▶ PROBLEM DETAILS: If a line in the listing below contains "none", return that line.

▶ DATASET:
************

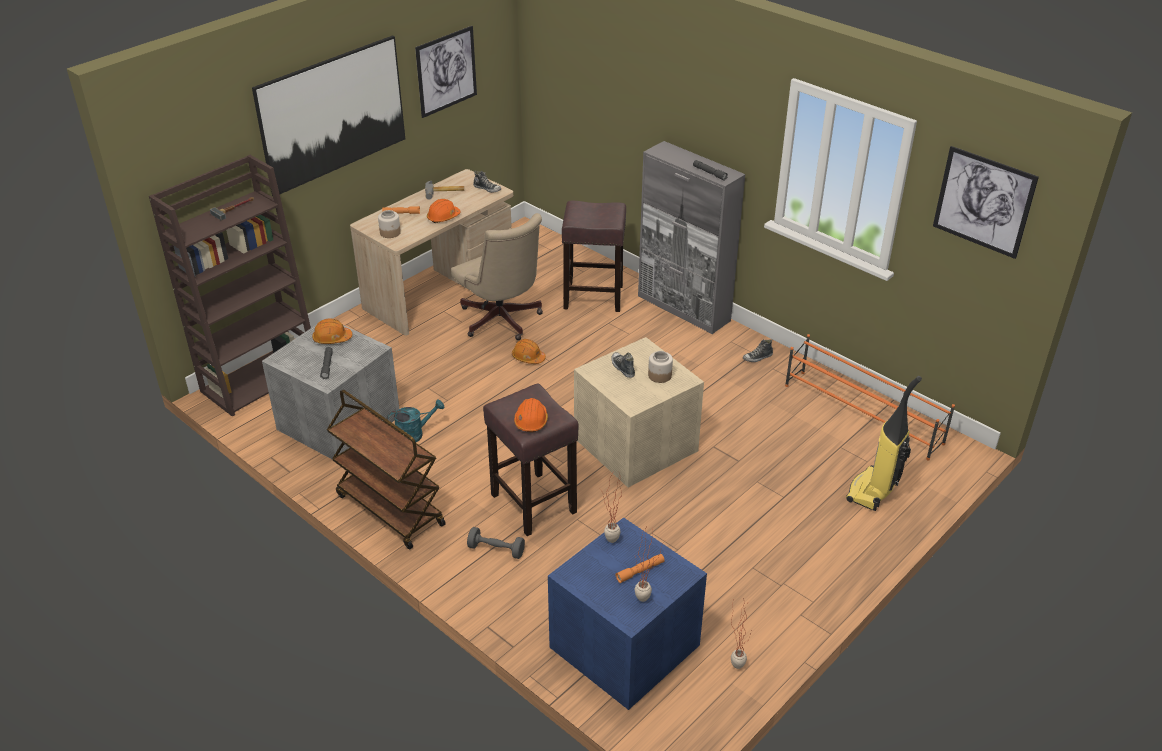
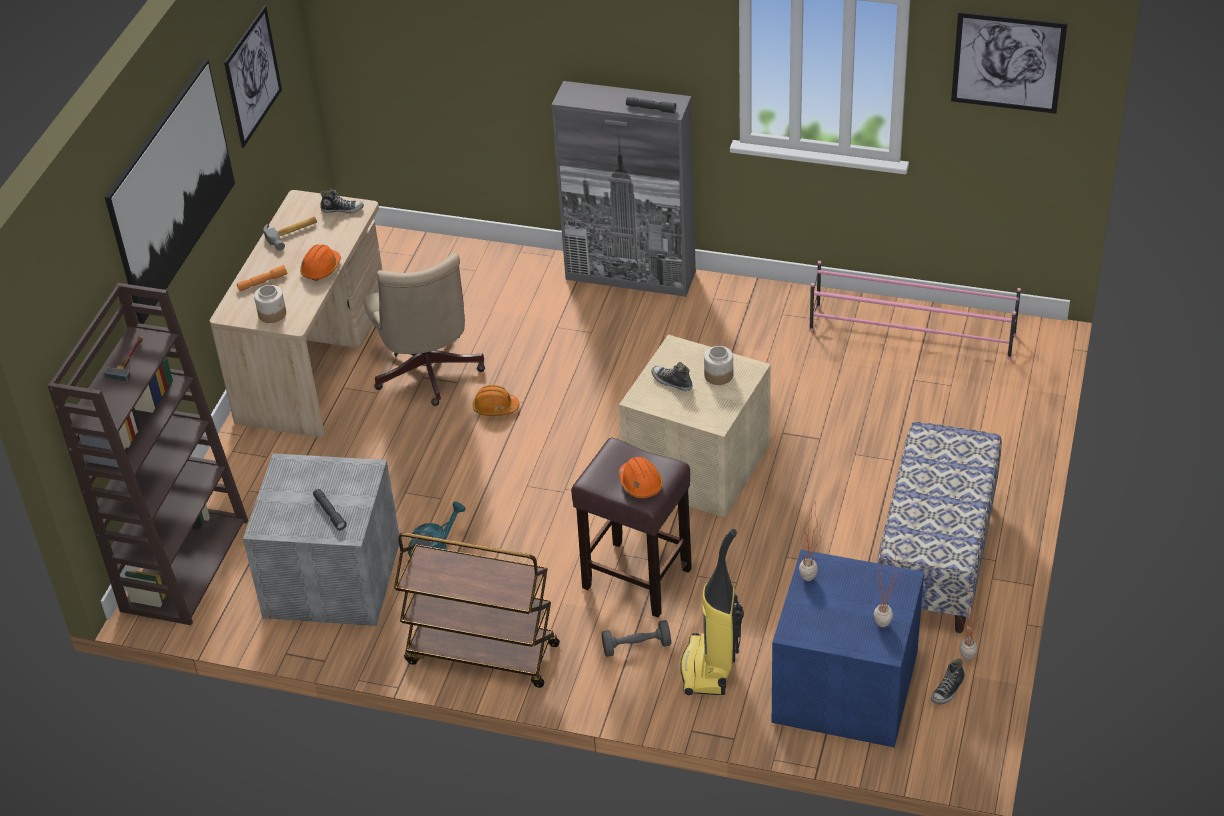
camera: 25 degrees left, 5 degrees up
(332, 338) = (304, 477): orange hard hat -> none
(502, 322) = (428, 374): beige office chair -> beige office chair turned 45 degrees clockwise
(594, 297) = (514, 300): brown stool -> none
(640, 571) = (859, 597): orange flashlight -> none
(757, 358) = (757, 307): shoe -> shoe (948, 690)
(766, 581) = (936, 558): none -> bench
(863, 414) = (913, 333): orange shoe rack -> pink shoe rack
(873, 491) = (978, 417): vacuum cleaner -> vacuum cleaner (709, 668)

************

▶ OUTPUT OF THE EXERCISE:
(332, 338) = (304, 477): orange hard hat -> none
(594, 297) = (514, 300): brown stool -> none
(640, 571) = (859, 597): orange flashlight -> none
(766, 581) = (936, 558): none -> bench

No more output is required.